■ WORK REQUEST:
Please output every entry below exactly as written, leaving out any pictures.

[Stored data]

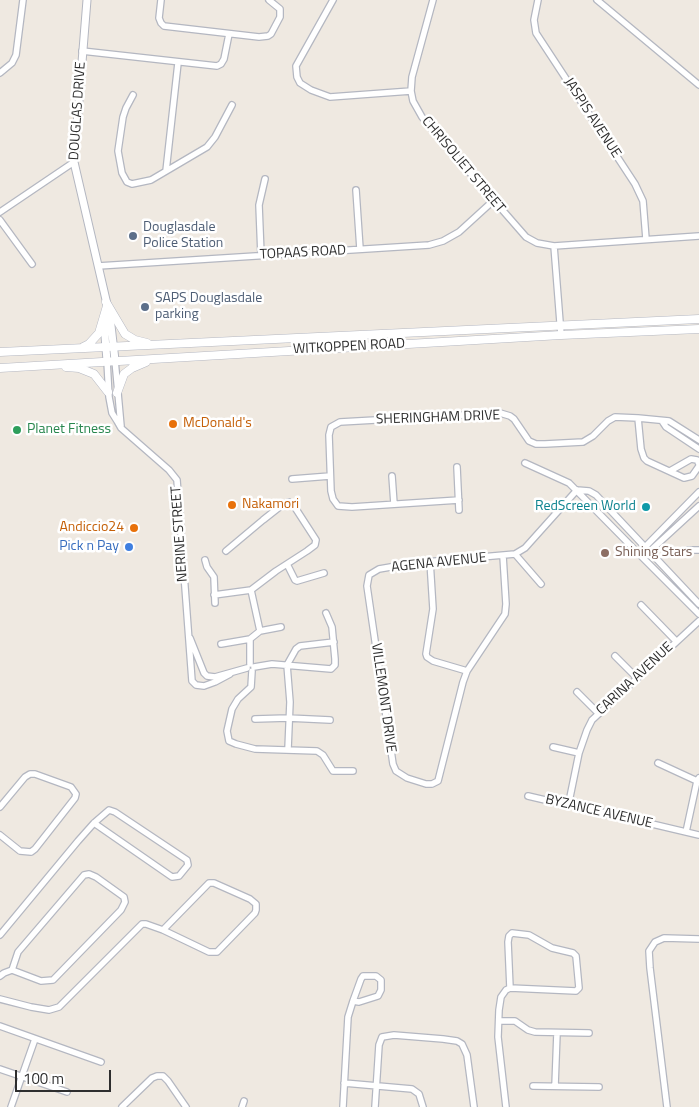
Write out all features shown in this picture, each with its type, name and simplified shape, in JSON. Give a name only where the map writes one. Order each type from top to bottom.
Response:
[{"type":"main road","points":[[107,306],[125,334],[136,340],[158,345]]},
{"type":"main road","points":[[81,348],[88,344],[98,333],[107,306]]},
{"type":"main road","name":"WITKOPPEN ROAD","points":[[0,352],[699,319]]},
{"type":"main road","name":"WITKOPPEN ROAD","points":[[0,368],[111,360],[150,360],[561,335],[699,329]]},
{"type":"main road","points":[[117,393],[124,374],[150,360]]},
{"type":"main road","points":[[44,365],[79,368],[90,371],[98,376],[108,392]]},
{"type":"street","points":[[0,73],[12,63],[16,55],[23,0]]},
{"type":"street","name":"DOUGLAS DRIVE","points":[[87,0],[74,162],[115,346],[111,360]]},
{"type":"street","points":[[161,0],[159,18],[164,26],[259,37],[268,36],[277,24],[281,12],[269,0]]},
{"type":"street","points":[[332,0],[302,55],[296,69],[298,79],[306,88],[317,93],[337,97],[412,91]]},
{"type":"street","name":"CHRISOLIET STREET","points":[[433,0],[413,71],[412,91],[415,104],[422,117],[522,233],[542,245],[554,246],[699,236]]},
{"type":"street","name":"JASPIS AVENUE","points":[[538,0],[534,20],[536,33],[635,184],[643,201],[646,239]]},
{"type":"street","points":[[596,0],[699,85]]},
{"type":"street","points":[[82,51],[178,63],[219,65],[224,59],[229,34]]},
{"type":"street","points":[[166,171],[178,63]]},
{"type":"street","points":[[133,95],[126,108],[118,150],[122,173],[127,182],[137,184],[150,180],[209,145],[232,105]]},
{"type":"street","points":[[0,212],[74,162]]},
{"type":"street","points":[[261,255],[259,205],[265,178]]},
{"type":"street","points":[[356,190],[360,249]]},
{"type":"street","name":"TOPAAS ROAD","points":[[98,266],[421,246],[443,241],[459,232],[493,201]]},
{"type":"street","points":[[0,220],[32,264]]},
{"type":"street","points":[[554,246],[561,335]]},
{"type":"street","name":"DOUGLAS DRIVE","points":[[107,306],[104,330],[106,347],[111,360]]},
{"type":"street","points":[[111,360],[121,428]]},
{"type":"street","name":"NERINE STREET","points":[[111,360],[108,392],[112,413],[121,428],[169,470],[177,480],[192,681],[198,686],[204,686]]},
{"type":"street","name":"SHERINGHAM DRIVE","points":[[459,500],[340,506],[336,504],[332,497],[330,476],[329,430],[333,425],[340,422],[500,413],[514,419],[528,440],[536,444],[583,442],[615,417],[669,421],[699,440]]},
{"type":"street","points":[[638,418],[641,449],[644,458],[651,464],[682,478],[688,478],[694,474],[699,465],[697,460],[691,459],[670,471]]},
{"type":"street","points":[[662,421],[666,427],[699,448]]},
{"type":"street","points":[[526,463],[568,483],[577,490],[699,614]]},
{"type":"street","points":[[458,467],[459,510]]},
{"type":"street","points":[[292,479],[330,476]]},
{"type":"street","points":[[392,476],[394,504]]},
{"type":"street","points":[[577,490],[589,491],[596,495],[699,604]]},
{"type":"street","points":[[541,584],[528,572],[515,554],[525,548],[577,490]]},
{"type":"street","points":[[640,555],[646,557],[648,548],[699,492]]},
{"type":"street","points":[[214,595],[252,590],[312,547],[316,540],[294,506],[289,502],[276,510],[226,551]]},
{"type":"street","points":[[640,555],[640,547],[648,548],[686,519],[699,506]]},
{"type":"street","points":[[680,513],[686,519]]},
{"type":"street","points":[[614,528],[622,521]]},
{"type":"street","points":[[688,550],[699,550]]},
{"type":"street","name":"AGENA AVENUE","points":[[367,578],[372,572],[379,569],[430,561],[515,554]]},
{"type":"street","name":"VILLEMONT DRIVE","points":[[367,578],[394,768],[400,774],[426,784],[432,784],[438,781],[467,670],[505,614],[506,604],[502,556]]},
{"type":"street","points":[[205,560],[207,567],[214,577],[215,603]]},
{"type":"street","points":[[430,561],[433,609],[427,658],[467,670]]},
{"type":"street","points":[[287,564],[297,582],[324,573]]},
{"type":"street","points":[[670,586],[677,580]]},
{"type":"street","points":[[252,590],[260,630]]},
{"type":"street","points":[[641,605],[676,642]]},
{"type":"street","points":[[204,686],[208,676],[230,674],[262,665],[331,669],[335,665],[336,659],[332,627],[326,613]]},
{"type":"street","name":"CARINA AVENUE","points":[[572,803],[570,797],[579,754],[587,730],[598,713],[699,621]]},
{"type":"street","points":[[221,644],[250,639],[260,630],[281,627]]},
{"type":"street","name":"NERINE STREET","points":[[188,634],[204,673],[208,676]]},
{"type":"street","points":[[250,639],[251,687],[238,699],[232,709],[227,731],[228,738],[236,744],[256,749],[317,751],[323,755],[333,771],[353,771]]},
{"type":"street","points":[[288,749],[290,696],[287,665],[294,652],[300,646],[334,642]]},
{"type":"street","points":[[615,656],[637,678]]},
{"type":"street","points":[[204,686],[230,674]]},
{"type":"street","points":[[577,692],[598,713]]},
{"type":"street","points":[[256,719],[330,720]]},
{"type":"street","points":[[553,747],[579,754]]},
{"type":"street","points":[[658,763],[698,780],[686,832]]},
{"type":"street","points":[[0,807],[25,777],[30,774],[36,774],[71,787],[76,794],[75,798],[35,849],[30,852],[20,851],[0,835]]},
{"type":"street","name":"BYZANCE AVENUE","points":[[528,796],[558,803],[572,803],[580,807],[699,835]]},
{"type":"street","points":[[0,935],[94,823],[107,811],[111,810],[187,860],[188,865],[179,876],[172,877],[94,823]]},
{"type":"street","points":[[0,976],[12,970],[42,981],[56,978],[120,910],[125,902],[124,897],[96,876],[84,875],[18,952],[12,970]]},
{"type":"street","points":[[0,999],[49,1010],[62,1005],[139,925],[146,924],[163,930],[209,952],[215,952],[220,950],[255,913],[256,904],[250,899],[214,883],[209,883],[163,930]]},
{"type":"street","points":[[506,1107],[498,1037],[501,997],[510,988],[576,991],[579,988],[576,956],[552,948],[529,935],[512,933],[509,936],[508,942],[510,988]]},
{"type":"street","points":[[666,1107],[649,951],[655,942],[664,938],[699,939]]},
{"type":"street","points":[[343,1107],[347,1026],[353,1001],[363,976],[376,976],[381,980],[381,990],[378,996],[359,1002],[353,1001]]},
{"type":"street","points":[[499,1020],[515,1020],[528,1030],[535,1032],[589,1033]]},
{"type":"street","points":[[0,1026],[101,1062]]},
{"type":"street","points":[[555,1086],[557,1033]]},
{"type":"street","points":[[375,1107],[378,1052],[382,1037],[394,1035],[457,1041],[466,1049],[474,1107]]},
{"type":"street","points":[[12,1107],[35,1039]]},
{"type":"street","points":[[0,1069],[67,1092]]},
{"type":"street","points":[[122,1107],[152,1078],[160,1076],[171,1084],[186,1107]]},
{"type":"street","points":[[344,1083],[408,1088],[416,1091],[420,1096],[423,1107]]},
{"type":"street","points":[[533,1086],[599,1087]]},
{"type":"place","name":"Douglasdale Police Station","points":[[133,236]]},
{"type":"place","name":"SAPS Douglasdale parking","points":[[145,307]]},
{"type":"place","name":"McDonald's","points":[[173,424]]},
{"type":"place","name":"Planet Fitness","points":[[17,430]]},
{"type":"place","name":"Nakamori","points":[[232,505]]},
{"type":"place","name":"RedScreen World","points":[[646,507]]},
{"type":"place","name":"Andiccio24","points":[[134,528]]},
{"type":"place","name":"Pick n Pay","points":[[129,547]]},
{"type":"place","name":"Shining Stars","points":[[605,553]]}]
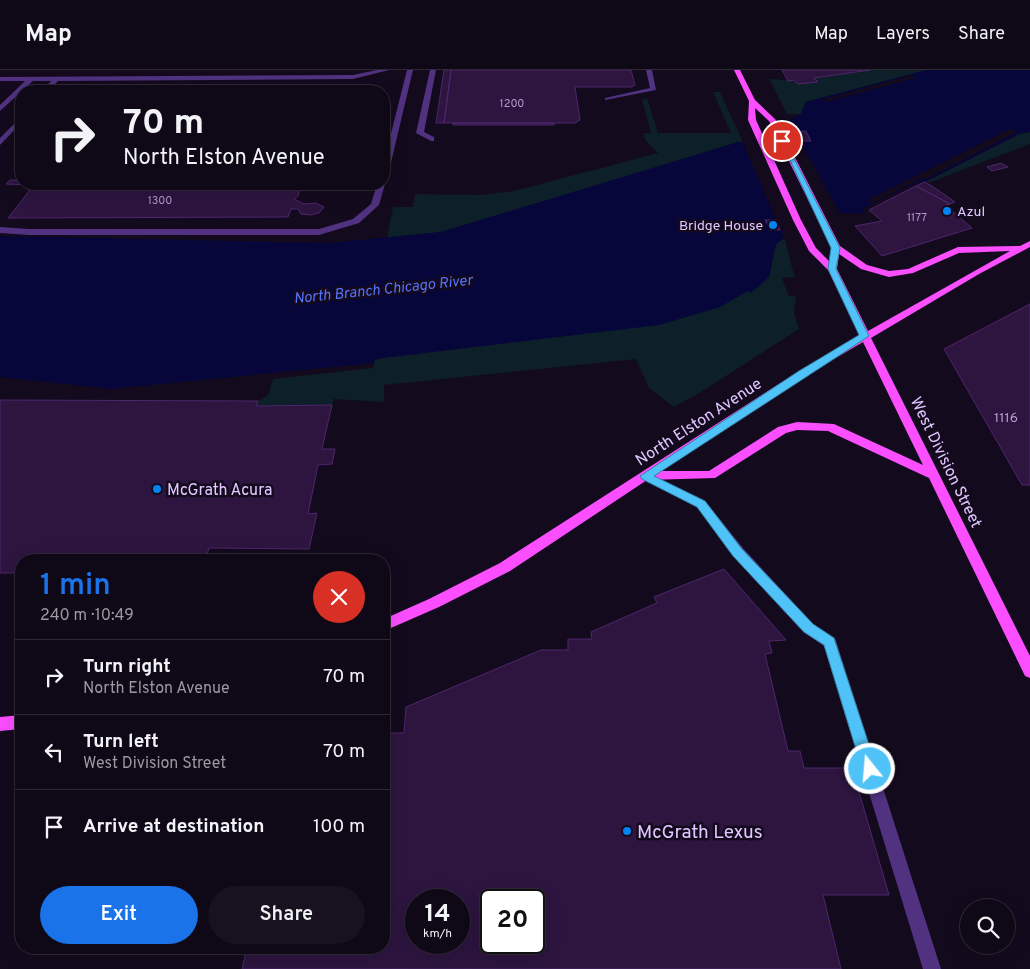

■ ANSWER SPACE:
Write out all features shown in this picture, each with its type, name and simplified shape, in JSON. Give a name only where the map writes one. Order each type from top to bottom.
Response:
[{"type":"main road","points":[[107,306],[125,334],[136,340],[158,345]]},
{"type":"main road","points":[[81,348],[88,344],[98,333],[107,306]]},
{"type":"main road","name":"WITKOPPEN ROAD","points":[[0,352],[699,319]]},
{"type":"main road","name":"WITKOPPEN ROAD","points":[[0,368],[111,360],[150,360],[561,335],[699,329]]},
{"type":"main road","points":[[117,393],[124,374],[150,360]]},
{"type":"main road","points":[[44,365],[79,368],[90,371],[98,376],[108,392]]},
{"type":"street","points":[[0,73],[12,63],[16,55],[23,0]]},
{"type":"street","name":"DOUGLAS DRIVE","points":[[87,0],[74,162],[115,346],[111,360]]},
{"type":"street","points":[[161,0],[159,18],[164,26],[259,37],[268,36],[277,24],[281,12],[269,0]]},
{"type":"street","points":[[332,0],[302,55],[296,69],[298,79],[306,88],[317,93],[337,97],[412,91]]},
{"type":"street","name":"CHRISOLIET STREET","points":[[433,0],[413,71],[412,91],[415,104],[422,117],[522,233],[542,245],[554,246],[699,236]]},
{"type":"street","name":"JASPIS AVENUE","points":[[538,0],[534,20],[536,33],[635,184],[643,201],[646,239]]},
{"type":"street","points":[[596,0],[699,85]]},
{"type":"street","points":[[82,51],[178,63],[219,65],[224,59],[229,34]]},
{"type":"street","points":[[166,171],[178,63]]},
{"type":"street","points":[[133,95],[126,108],[118,150],[122,173],[127,182],[137,184],[150,180],[209,145],[232,105]]},
{"type":"street","points":[[0,212],[74,162]]},
{"type":"street","points":[[261,255],[259,205],[265,178]]},
{"type":"street","points":[[356,190],[360,249]]},
{"type":"street","name":"TOPAAS ROAD","points":[[98,266],[421,246],[443,241],[459,232],[493,201]]},
{"type":"street","points":[[0,220],[32,264]]},
{"type":"street","points":[[554,246],[561,335]]},
{"type":"street","name":"DOUGLAS DRIVE","points":[[107,306],[104,330],[106,347],[111,360]]},
{"type":"street","points":[[111,360],[121,428]]},
{"type":"street","name":"NERINE STREET","points":[[111,360],[108,392],[112,413],[121,428],[169,470],[177,480],[192,681],[198,686],[204,686]]},
{"type":"street","name":"SHERINGHAM DRIVE","points":[[459,500],[340,506],[336,504],[332,497],[330,476],[329,430],[333,425],[340,422],[500,413],[514,419],[528,440],[536,444],[583,442],[615,417],[669,421],[699,440]]},
{"type":"street","points":[[638,418],[641,449],[644,458],[651,464],[682,478],[688,478],[694,474],[699,465],[697,460],[691,459],[670,471]]},
{"type":"street","points":[[662,421],[666,427],[699,448]]},
{"type":"street","points":[[526,463],[568,483],[577,490],[699,614]]},
{"type":"street","points":[[458,467],[459,510]]},
{"type":"street","points":[[292,479],[330,476]]},
{"type":"street","points":[[392,476],[394,504]]},
{"type":"street","points":[[577,490],[589,491],[596,495],[699,604]]},
{"type":"street","points":[[541,584],[528,572],[515,554],[525,548],[577,490]]},
{"type":"street","points":[[640,555],[646,557],[648,548],[699,492]]},
{"type":"street","points":[[214,595],[252,590],[312,547],[316,540],[294,506],[289,502],[276,510],[226,551]]},
{"type":"street","points":[[640,555],[640,547],[648,548],[686,519],[699,506]]},
{"type":"street","points":[[680,513],[686,519]]},
{"type":"street","points":[[614,528],[622,521]]},
{"type":"street","points":[[688,550],[699,550]]},
{"type":"street","name":"AGENA AVENUE","points":[[367,578],[372,572],[379,569],[430,561],[515,554]]},
{"type":"street","name":"VILLEMONT DRIVE","points":[[367,578],[394,768],[400,774],[426,784],[432,784],[438,781],[467,670],[505,614],[506,604],[502,556]]},
{"type":"street","points":[[205,560],[207,567],[214,577],[215,603]]},
{"type":"street","points":[[430,561],[433,609],[427,658],[467,670]]},
{"type":"street","points":[[287,564],[297,582],[324,573]]},
{"type":"street","points":[[670,586],[677,580]]},
{"type":"street","points":[[252,590],[260,630]]},
{"type":"street","points":[[641,605],[676,642]]},
{"type":"street","points":[[204,686],[208,676],[230,674],[262,665],[331,669],[335,665],[336,659],[332,627],[326,613]]},
{"type":"street","name":"CARINA AVENUE","points":[[572,803],[570,797],[579,754],[587,730],[598,713],[699,621]]},
{"type":"street","points":[[221,644],[250,639],[260,630],[281,627]]},
{"type":"street","name":"NERINE STREET","points":[[188,634],[204,673],[208,676]]},
{"type":"street","points":[[250,639],[251,687],[238,699],[232,709],[227,731],[228,738],[236,744],[256,749],[317,751],[323,755],[333,771],[353,771]]},
{"type":"street","points":[[288,749],[290,696],[287,665],[294,652],[300,646],[334,642]]},
{"type":"street","points":[[615,656],[637,678]]},
{"type":"street","points":[[204,686],[230,674]]},
{"type":"street","points":[[577,692],[598,713]]},
{"type":"street","points":[[256,719],[330,720]]},
{"type":"street","points":[[553,747],[579,754]]},
{"type":"street","points":[[658,763],[698,780],[686,832]]},
{"type":"street","points":[[0,807],[25,777],[30,774],[36,774],[71,787],[76,794],[75,798],[35,849],[30,852],[20,851],[0,835]]},
{"type":"street","name":"BYZANCE AVENUE","points":[[528,796],[558,803],[572,803],[580,807],[699,835]]},
{"type":"street","points":[[0,935],[94,823],[107,811],[111,810],[187,860],[188,865],[179,876],[172,877],[94,823]]},
{"type":"street","points":[[0,976],[12,970],[42,981],[56,978],[120,910],[125,902],[124,897],[96,876],[84,875],[18,952],[12,970]]},
{"type":"street","points":[[0,999],[49,1010],[62,1005],[139,925],[146,924],[163,930],[209,952],[215,952],[220,950],[255,913],[256,904],[250,899],[214,883],[209,883],[163,930]]},
{"type":"street","points":[[506,1107],[498,1037],[501,997],[510,988],[576,991],[579,988],[576,956],[552,948],[529,935],[512,933],[509,936],[508,942],[510,988]]},
{"type":"street","points":[[666,1107],[649,951],[655,942],[664,938],[699,939]]},
{"type":"street","points":[[343,1107],[347,1026],[353,1001],[363,976],[376,976],[381,980],[381,990],[378,996],[359,1002],[353,1001]]},
{"type":"street","points":[[499,1020],[515,1020],[528,1030],[535,1032],[589,1033]]},
{"type":"street","points":[[0,1026],[101,1062]]},
{"type":"street","points":[[555,1086],[557,1033]]},
{"type":"street","points":[[375,1107],[378,1052],[382,1037],[394,1035],[457,1041],[466,1049],[474,1107]]},
{"type":"street","points":[[12,1107],[35,1039]]},
{"type":"street","points":[[0,1069],[67,1092]]},
{"type":"street","points":[[122,1107],[152,1078],[160,1076],[171,1084],[186,1107]]},
{"type":"street","points":[[344,1083],[408,1088],[416,1091],[420,1096],[423,1107]]},
{"type":"street","points":[[533,1086],[599,1087]]},
{"type":"place","name":"Douglasdale Police Station","points":[[133,236]]},
{"type":"place","name":"SAPS Douglasdale parking","points":[[145,307]]},
{"type":"place","name":"McDonald's","points":[[173,424]]},
{"type":"place","name":"Planet Fitness","points":[[17,430]]},
{"type":"place","name":"Nakamori","points":[[232,505]]},
{"type":"place","name":"RedScreen World","points":[[646,507]]},
{"type":"place","name":"Andiccio24","points":[[134,528]]},
{"type":"place","name":"Pick n Pay","points":[[129,547]]},
{"type":"place","name":"Shining Stars","points":[[605,553]]}]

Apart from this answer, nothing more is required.